RAVEL Piano Concertos FALLA Noches en los jardines de España

Record and Artist Details

Composer or Director: Maurice Ravel, Manuel de Falla

Genre:

Orchestral

Label: Hyperion

Media Format: CD or Download

Media Runtime: 63

Mastering:

DDD

Catalogue Number: CDA68148

CDA68148. RAVEL Piano Concertos FALLA Noches en los jardines de España

Tracks:

Composition Artist Credit
Concerto for Piano and Orchestra Maurice Ravel, Composer
BBC Scottish Symphony Orchestra
Ludovic Morlot, Conductor
Maurice Ravel, Composer
Steven Osborne, Piano
Concerto for Piano (Left-Hand) and Orchestra Maurice Ravel, Composer
BBC Scottish Symphony Orchestra
Ludovic Morlot, Conductor
Maurice Ravel, Composer
Steven Osborne, Piano
Noches en los jardines de España, 'Nights in the Manuel de Falla, Composer
BBC Scottish Symphony Orchestra
Ludovic Morlot, Conductor
Manuel de Falla, Composer
Steven Osborne, Piano
Martha Argerich’s Ravel G major was for so long a reference recording that it’s easy to forget how idiosyncratic it actually is. I wouldn’t actually blame anyone who found it too garish in its colouring, with its volatility giving diminishing returns and its rubato too predictably appassionato for a sensibility as dapper as Ravel’s. Such a person might well find exactly what they want in Steven Osborne’s account, which is masterful in its own way but essentially self-effacing.

Where is the dividing line between understatement and lack of character? Nowhere objective, to be sure. But the question is provoked by an opening movement in which the piano solos are so modestly inflected and the shadings so pastel-pale as to give an impression of standoffishness. The slow movement is again undeniably fluent and unfussy, but with a certain samey-ness in the sound that doesn’t hold the attention – or not mine, anyway. Whatever the performance may lack, it’s certainly not dash and agility, as the spick-and-span Presto finale shows in abundance. But once you turn to Aimard or Lortie, for example, you hear exactly how the Ravel idiom need not be compromised by stronger soloistic presence and a broader range of touch and colour.

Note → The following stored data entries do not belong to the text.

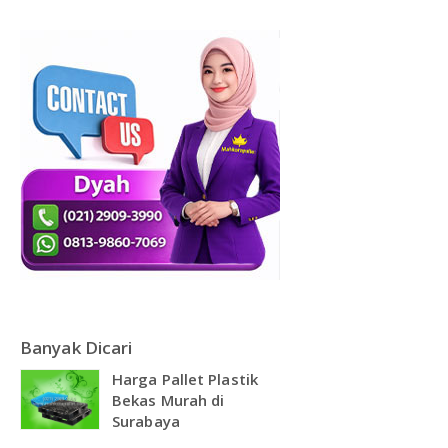
DAFTAR ISI
Plastik PE
KONTAK
Banyak Dicari
Harga Pallet Plastik
Bekas Murah di
Surabaya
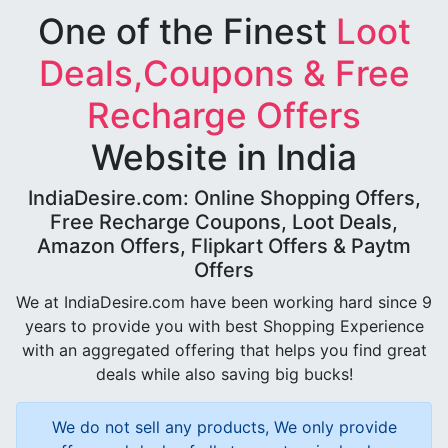
One of the Finest
Loot
Deals,Coupons & Free
Recharge Offers
Website in India
IndiaDesire.com: Online Shopping Offers,
Free Recharge Coupons, Loot Deals,
Amazon Offers, Flipkart Offers & Paytm
Offers
We at IndiaDesire.com have been working hard since 9
years to provide you with best Shopping Experience
with an aggregated offering that helps you find great
deals while also saving big bucks!
We do not sell any products, We only provide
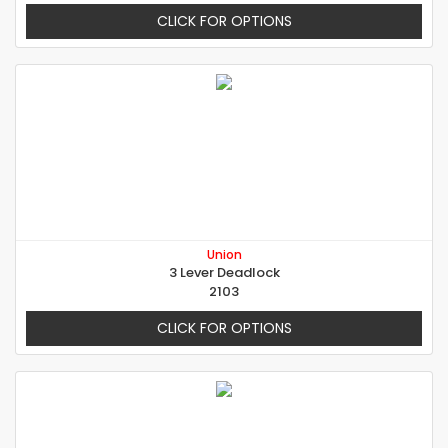
CLICK FOR OPTIONS
Union
3 Lever Deadlock
2103
CLICK FOR OPTIONS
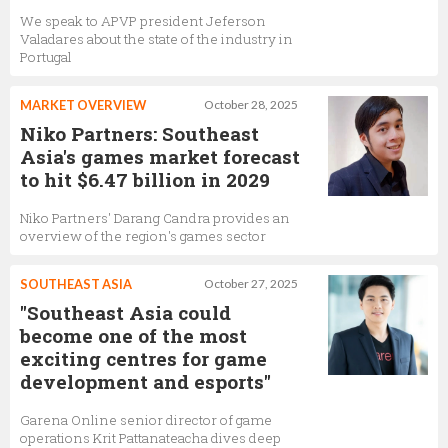
We speak to APVP president Jeferson
Valadares about the state of the industry in
Portugal
MARKET OVERVIEW
October 28, 2025
Niko Partners: Southeast
Asia's games market forecast
to hit $6.47 billion in 2029
Niko Partners' Darang Candra provides an
overview of the region's games sector
SOUTHEAST ASIA
October 27, 2025
"Southeast Asia could
become one of the most
exciting centres for game
development and esports"
Garena Online senior director of game
operations Krit Pattanateacha dives deep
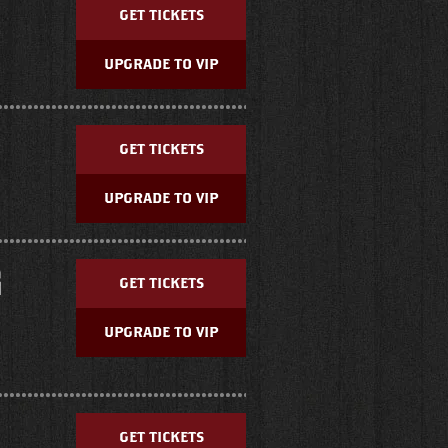
GET TICKETS
UPGRADE TO VIP
GET TICKETS
UPGRADE TO VIP
G
GET TICKETS
UPGRADE TO VIP
GET TICKETS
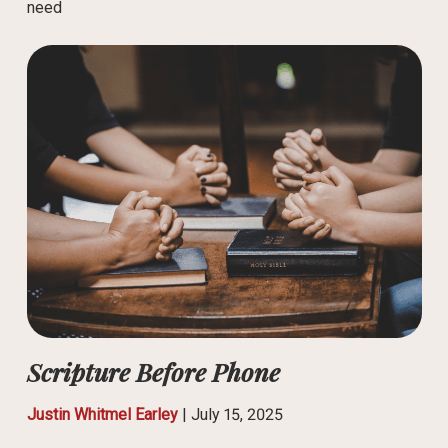
need
Scripture Before Phone
Justin Whitmel Earley
|
July 15, 2025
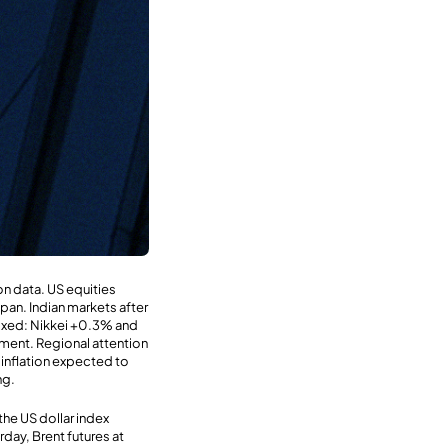
on data. US equities
pan. Indian markets after
 mixed: Nikkei +0.3% and
iment. Regional attention
 inflation expected to
ng.
the US dollar index
rday, Brent futures at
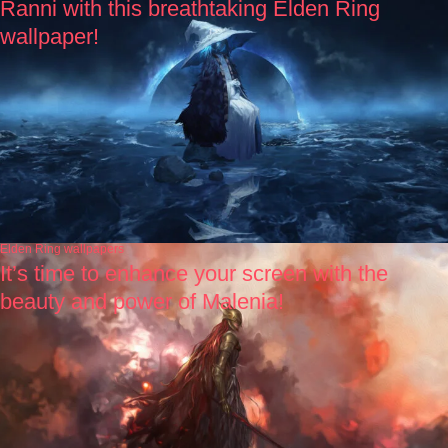
Ranni with this breathtaking Elden Ring
wallpaper!
Elden Ring wallpapers
It’s time to enhance your screen with the
beauty and power of Malenia!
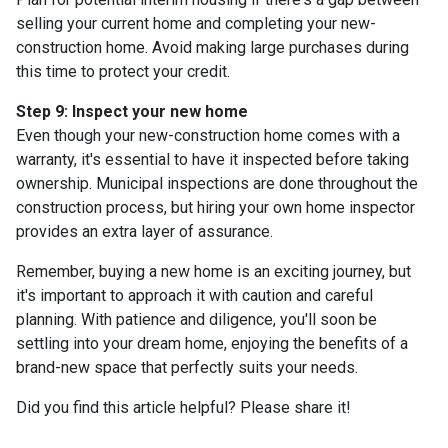
selling your current home and completing your new-
construction home. Avoid making large purchases during
this time to protect your credit.
Step 9: Inspect your new home
Even though your new-construction home comes with a
warranty, it's essential to have it inspected before taking
ownership. Municipal inspections are done throughout the
construction process, but hiring your own home inspector
provides an extra layer of assurance.
Remember, buying a new home is an exciting journey, but
it's important to approach it with caution and careful
planning. With patience and diligence, you'll soon be
settling into your dream home, enjoying the benefits of a
brand-new space that perfectly suits your needs.
Did you find this article helpful? Please share it!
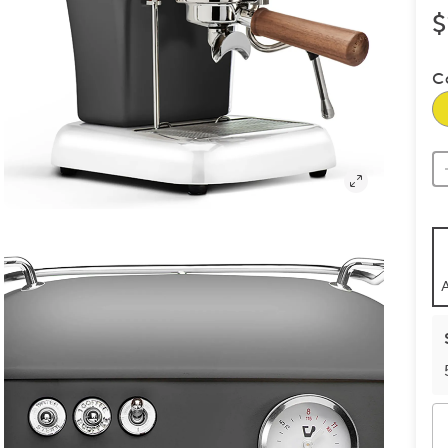
$
C
A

It was perhaps unfortunate that I listened to the Left-Hand Concerto only days after an electrifying live account from Jean-Efflam Bavouzet at the Bridgewater Hall. By comparison the new recording feels studio-bound, with insufficient tension, imagination and daredevilry. To be sure, sensitive touches abound in Osborne’s playing, but the rhetorical projection is again insufficient to seize or hold the attention.

The Falla I enjoyed rather more, perhaps partly through having fewer invidious comparisons in mind. Even so, I wouldn’t say that atmosphere is its strongest point, and I have to confess that time dragged a little, especially in the outer movements, mainly because the contours are never sufficiently sharply profiled.

I do wonder whether the recording quality shouldn’t shoulder some of the blame. Throughout the disc the sound lacks spaciousness, bloom and blend, while orchestral fortissimos need more depth of string tone and tend to sound congested and blaring.